Following its establishment, Joshua said the NCCE evolved six major areas of focus which included determination and unification of the academic content of NCE programmes; determination of the personnel requirements to run programmes, and the determination of the basic minimum facilities requirement to run programmes. The other areas of focus include the prescription of entry requirements for new admission, the prescription of mode of evaluation, as well as continuous assessment of students’ performance in the Colleges, as well as the determination of the process and procedures of accreditation/re-accreditation of programmes and institutions.
With an initial staff strength of 33 which has now grown to 233, Joshua said the National Commission for Colleges of Education oversees a total 146 COEs and NCE-awarding institutions, comprising 21 Federal Colleges, 47 State Colleges, 55 Private Colleges, nine polytechnics offering NCE and 14 other NCE-awarding institutions.
It can be recalled that the federal government has since adopted the NCE as the minimum teaching qualification in the Nigerian public school system by the federal government and begun the implementation of a nine-year Basic Education programme. The NCCE boss said this places the responsibility of producing teachers for the Basic Education level (six years of Primary Education and three years of Junior   Education) on the NCCE.
“The National Policy of Education in Nigeria has declared that ‘no nation can arise above the quality of its teachers’. We at the NCCE have accepted the onerous duty of determining and ensuring quality in Teacher Education and in the production of NCE teachers in the Nigerian nation. This obligation the Commission has been able to execute these past 25 years. In fact, the NCCE has adopted a slogan ‘Quality Teachers: Pride of the Nation’. This was well chosen to guide every policy, practice and activity of the Commission in paying one main debt it owes the Nigerian nation, namely the production of quality teachers for Basic Education”, he added.
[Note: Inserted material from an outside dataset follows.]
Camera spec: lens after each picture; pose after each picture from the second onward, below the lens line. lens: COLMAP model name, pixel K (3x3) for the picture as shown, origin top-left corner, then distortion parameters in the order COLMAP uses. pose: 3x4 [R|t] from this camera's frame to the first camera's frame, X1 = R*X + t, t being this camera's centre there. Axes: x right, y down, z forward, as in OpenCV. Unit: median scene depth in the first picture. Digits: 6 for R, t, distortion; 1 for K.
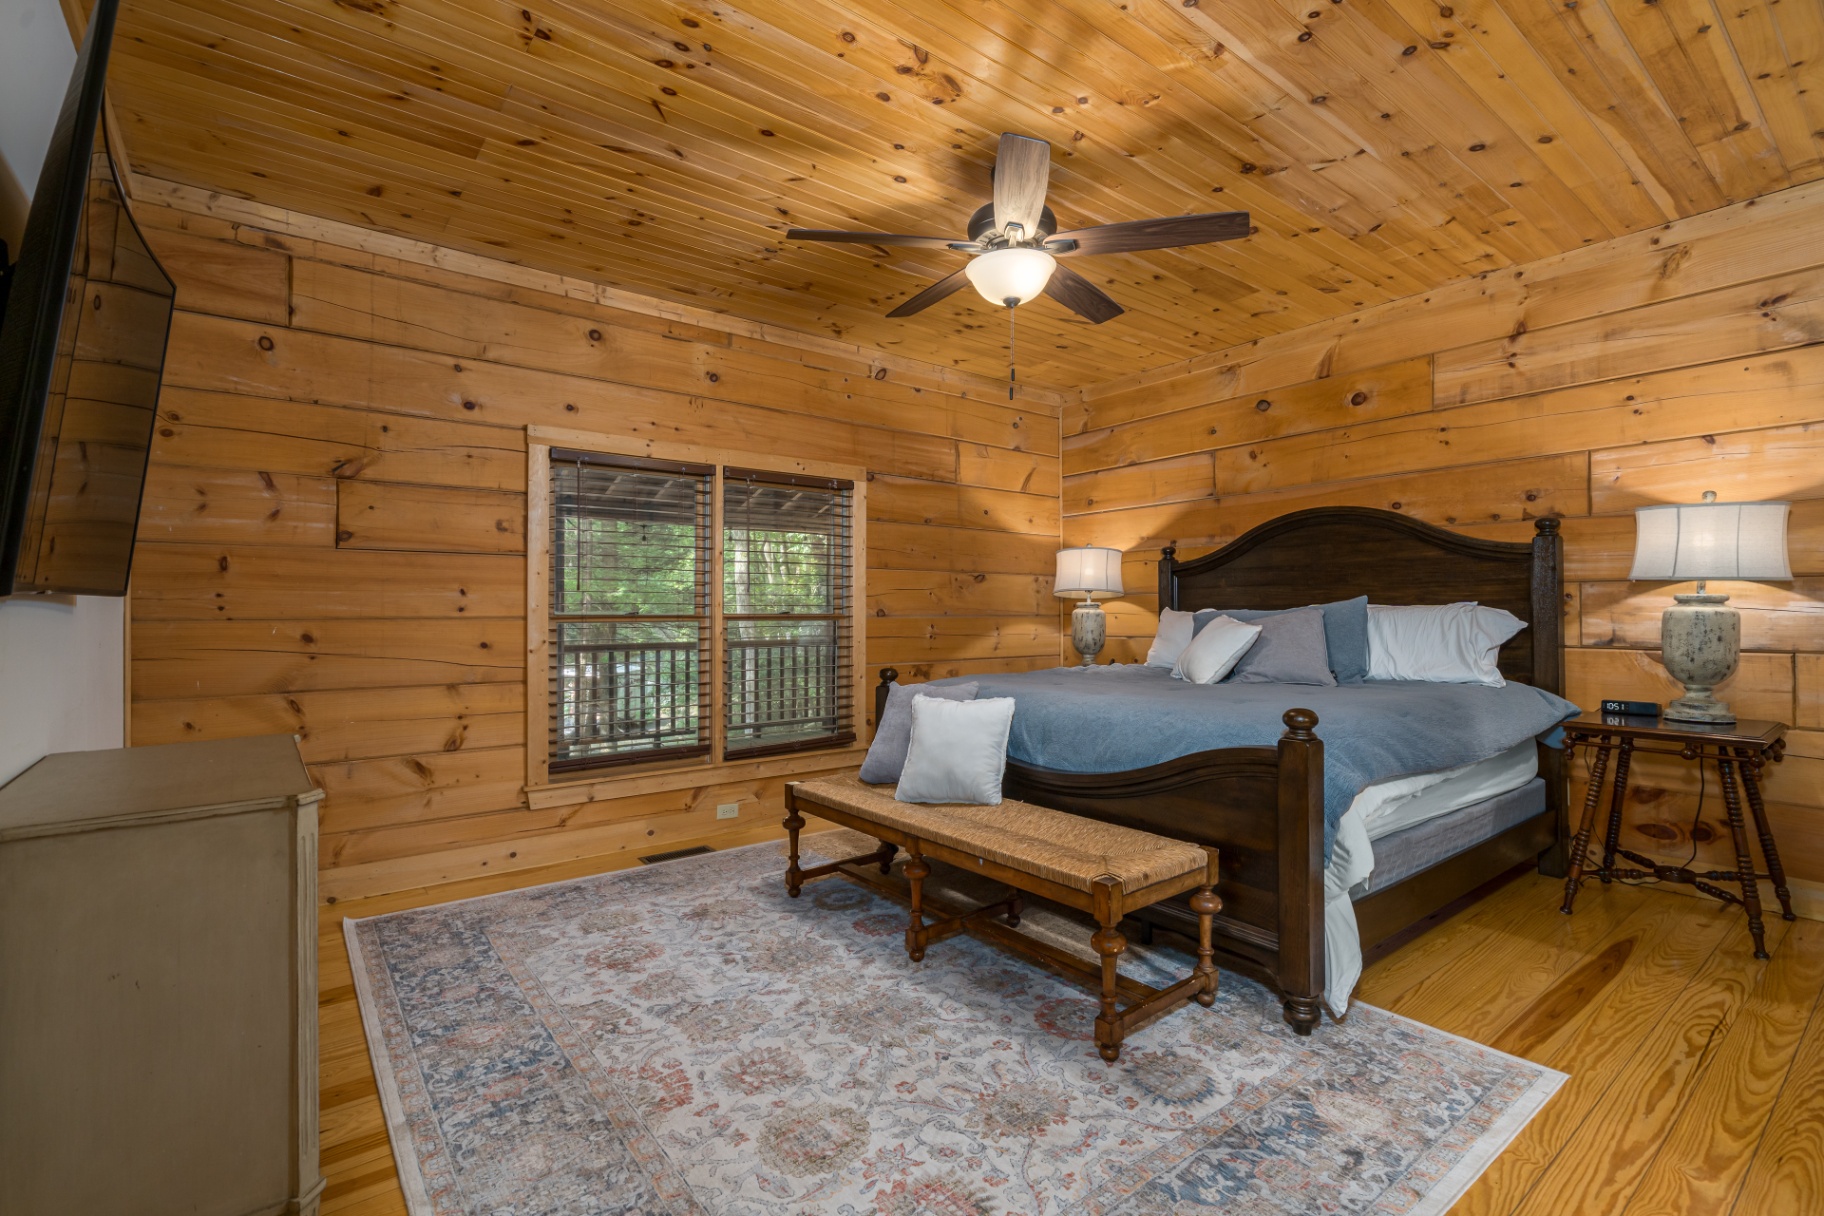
lens RADIAL K [[843.0, 0, 912.8], [0, 843.0, 610.4], [0, 0, 1]] dist [-0.001565, -0.000051]
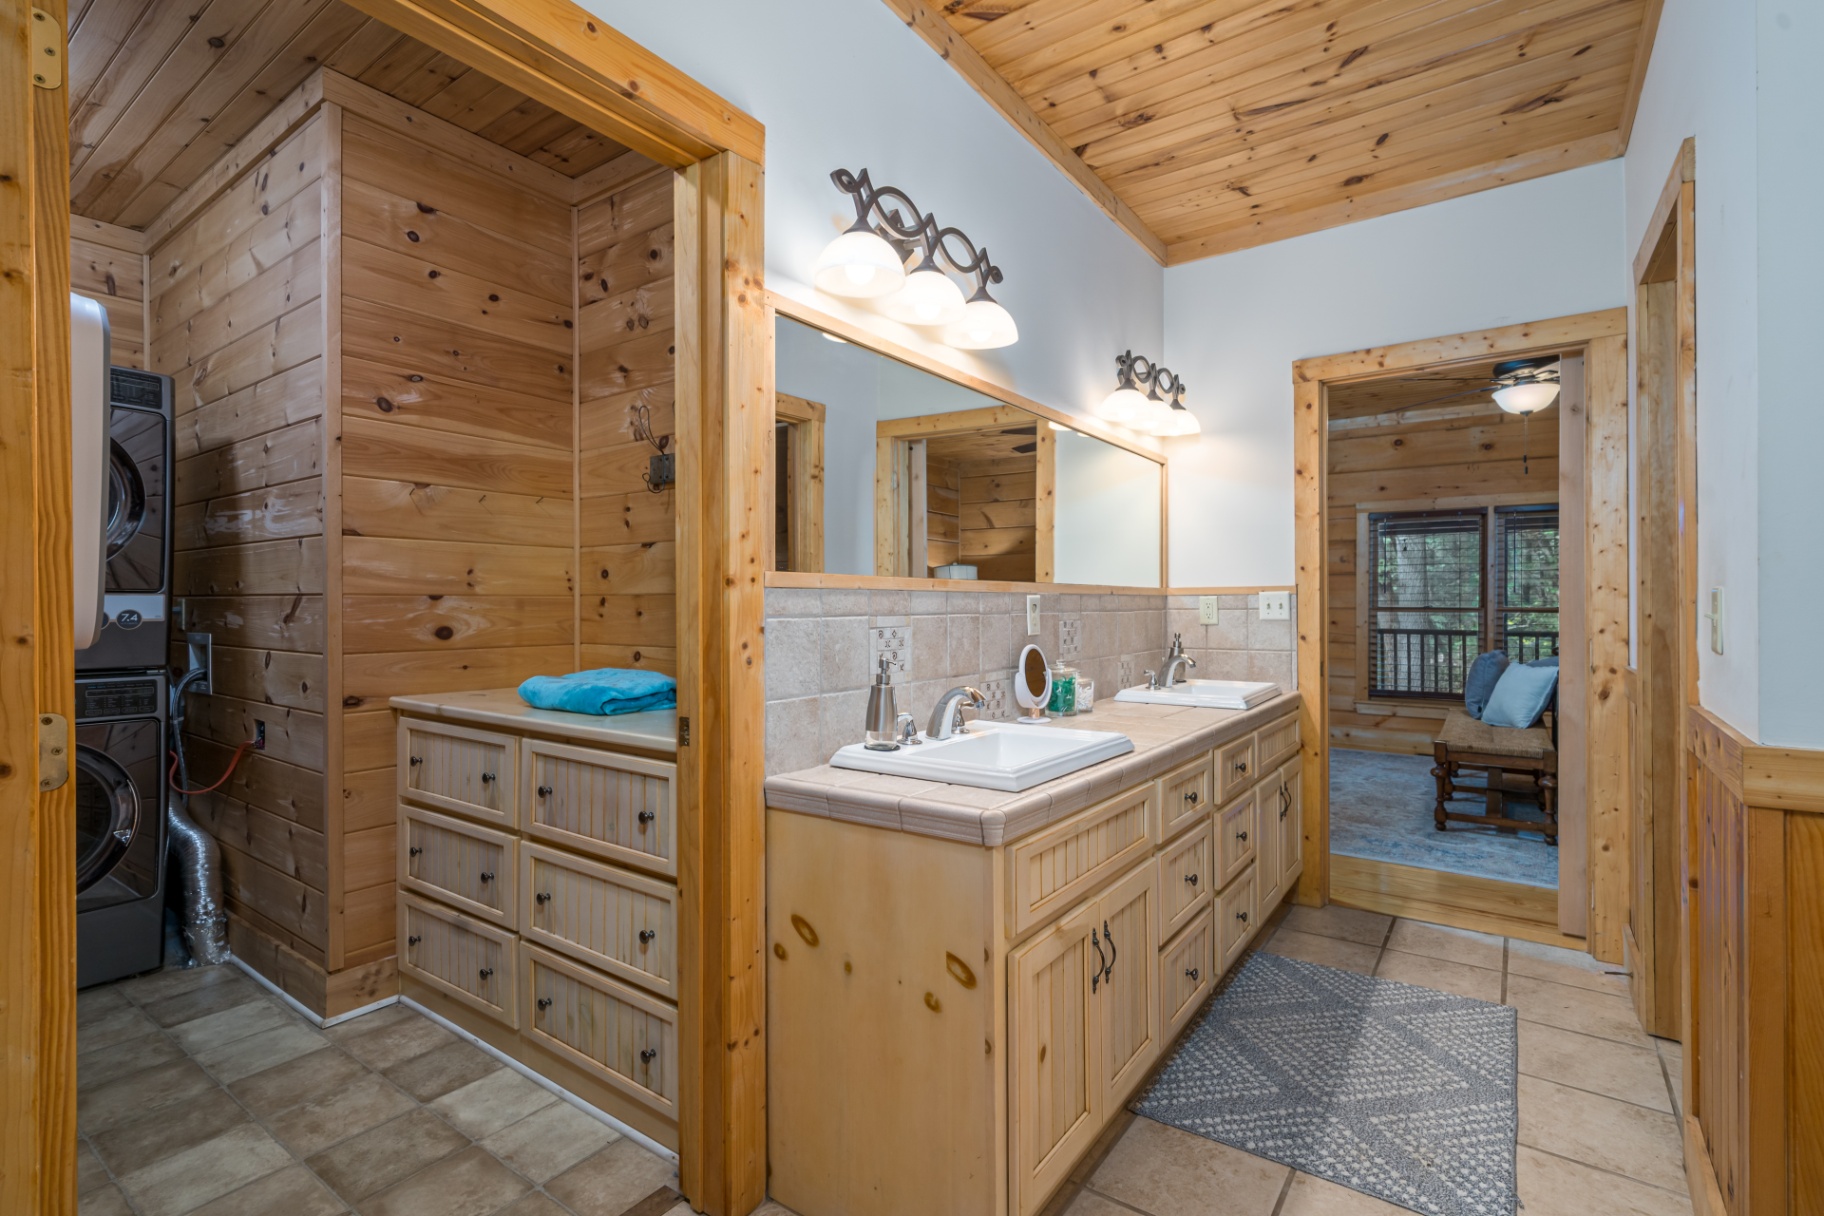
lens RADIAL K [[843.0, 0, 918.5], [0, 843.0, 609.2], [0, 0, 1]] dist [-0.001565, -0.000051]
pose [[0.278088, 0.004928, -0.960543, 0.997649], [0.003148, 0.999977, 0.006042, -0.003810], [0.960550, -0.004704, 0.278066, -0.408153]]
“We have mastered and we treasure the sacred mandate of the commission. We have keyed into the reforms agenda of the NCCE, and we are vigorously pursuing policies and programmes that are putting the Colleges of Education on their toes in pursuit of quality Teacher Ediucation”, the executive secretary said, adding that his team will not relent in their efforts in ensuring that teachers produced from the country’s Colleges of Education and other NCE-awarding institutions meet the minimum standard of quality, probity, responsibility and scholarship.